Document:
%%
Becoming a successful data scientist requires both knowing the theory and having the experience to know how to get to, and when to trust, your results. The big question is can we teach ‘real-world experience’ during our courses as well.

Playing is training enough?

Many wannabe data scientists claim they gained that real-world experience from working on online data analysis challenges—Kaggle or others. But that’s only partly true because these challenges focus on a small, important, but fairly static part of the job. Some data scientist trainers have started building practical exercises, modeling some of those other real-world traps. KNIME, for instance, can be used to create data in addition to analyzing it. We use this for our own teaching courses to create real-world, look-alike databases about artificial customers with given distributions and dependencies to marital status, income, shopping behaviors, preferences, and other features. The data generation modules also allow us to inject outliers, anomalies, and other patterns that break standard analysis methods if not detected earlier. But this is still very similar to learning how to drive on a playground; it doesn’t prepare you for driving in downtown Manhattan. Somehow, we can’t prepare for real life in the privacy of our home or classroom.

Let’s dive a bit deeper into what a data scientist actually does. Many articles have already covered the horizontal spread of activities: everything from data sourcing, blending, and transforming all the way to creating interactive, analytical applications or otherwise deploying models into production (and I am not even touching upon monitoring and continuously updating those production models). Lots of those online challenges ignore these surrounding activities and focus solely on the modeling part. But that’s not the only problem. Let’s also consider the vertical spread of tasks: Why do we need data science?
%%
Provided material:
%%
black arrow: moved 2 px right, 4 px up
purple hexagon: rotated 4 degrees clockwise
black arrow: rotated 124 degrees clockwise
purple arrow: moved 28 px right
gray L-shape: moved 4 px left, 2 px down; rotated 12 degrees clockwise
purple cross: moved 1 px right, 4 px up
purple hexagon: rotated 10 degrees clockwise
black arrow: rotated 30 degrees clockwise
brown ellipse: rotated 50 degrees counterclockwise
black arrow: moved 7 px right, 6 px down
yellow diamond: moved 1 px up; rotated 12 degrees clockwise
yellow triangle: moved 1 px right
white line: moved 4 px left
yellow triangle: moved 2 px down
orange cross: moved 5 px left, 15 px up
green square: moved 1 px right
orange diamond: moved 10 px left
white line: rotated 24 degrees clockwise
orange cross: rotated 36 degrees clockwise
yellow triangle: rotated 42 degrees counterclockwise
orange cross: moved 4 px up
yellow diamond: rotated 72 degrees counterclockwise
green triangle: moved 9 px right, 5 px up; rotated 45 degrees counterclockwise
%%
%%
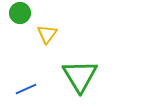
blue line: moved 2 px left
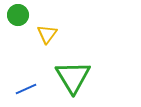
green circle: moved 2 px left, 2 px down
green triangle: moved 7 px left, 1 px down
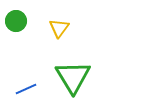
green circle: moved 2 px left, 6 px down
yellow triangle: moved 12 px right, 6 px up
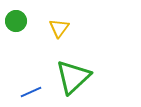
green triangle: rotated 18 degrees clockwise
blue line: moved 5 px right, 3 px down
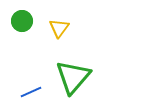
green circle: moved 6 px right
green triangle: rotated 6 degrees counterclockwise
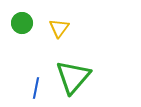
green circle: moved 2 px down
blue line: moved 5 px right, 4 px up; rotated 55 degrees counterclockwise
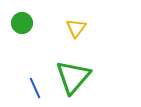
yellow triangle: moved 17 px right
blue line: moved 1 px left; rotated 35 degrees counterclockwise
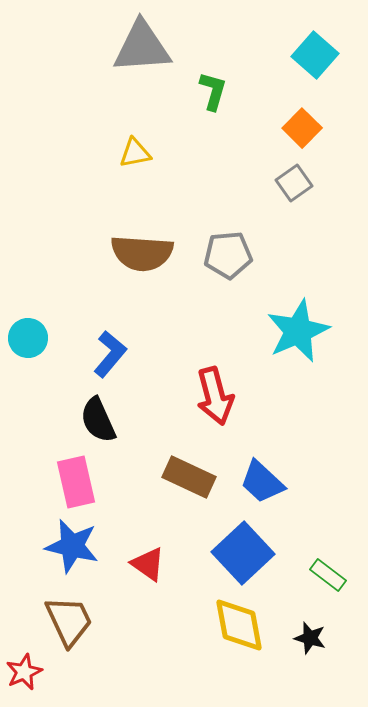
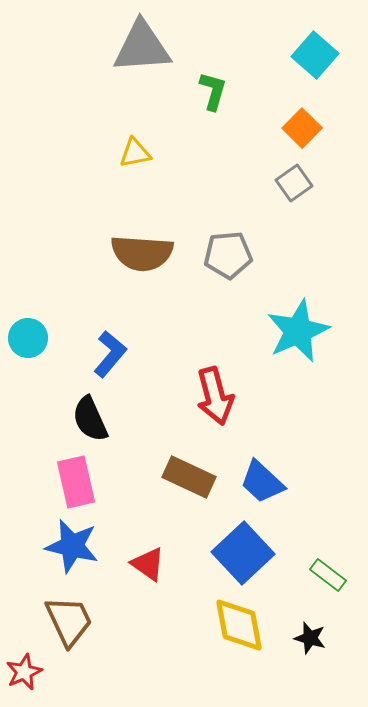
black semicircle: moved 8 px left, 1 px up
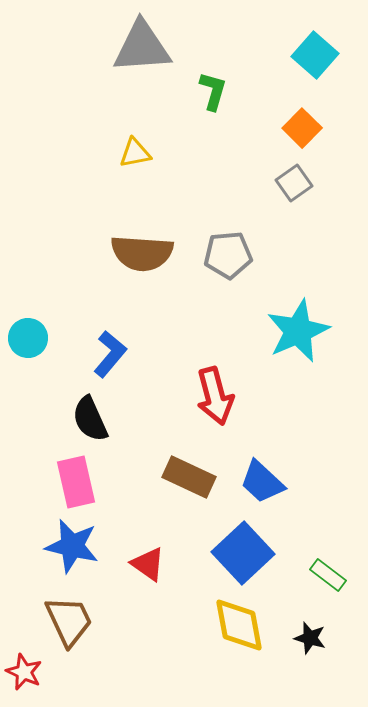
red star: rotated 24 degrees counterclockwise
%%
Instructions:
A) Which customer attributes does the passage on data scientist training name as having given distributions and dependencies in the artificial databases?
B) Can you pick up the passage on data scientist training after its final sentence and carry it forward?

Final answers:
A) Marital status, income, shopping behaviors, and preferences.

B)
Why data science?

Data science is needed for different types of activities, and those require increasingly sophisticated skills and expertise from the data scientists, too.

Novice

This is the easiest setup that we can, at least partially, practice for in isolation. The problem and goal are well defined, the data is mostly in good shape (and exists!), and the goal is to optimize a model to provide better outcomes. Examples are tasks such as predicting churn of customers and placing online advertisements. These are projects that essentially just support and confirm what the business stakeholder knows and put this knowledge into practice.

In order to tackle these types of problems, a data scientist needs to understand the ins and outs of models and algorithms and must be able to adjust the many little knobs to optimize performance. This is a task that can be somewhat automated, and experiments show that automation can often beat a not-so-experienced data scientist when it comes to model automation on standard tasks.

But even at this base level, our data scientist needs some experience to be able to ensure the goal is properly translated into a metric to be optimized as well as the ability to ensure the data isn’t polluted. Classic examples of junior mistakes are using an optimization metric that ignores different costs for different types of errors or not realizing that the data used for training isn’t unbiased (e.g., training your model on existing customers isn’t a good basis for making recommendations about whether someone completely new may or may not be a good customer).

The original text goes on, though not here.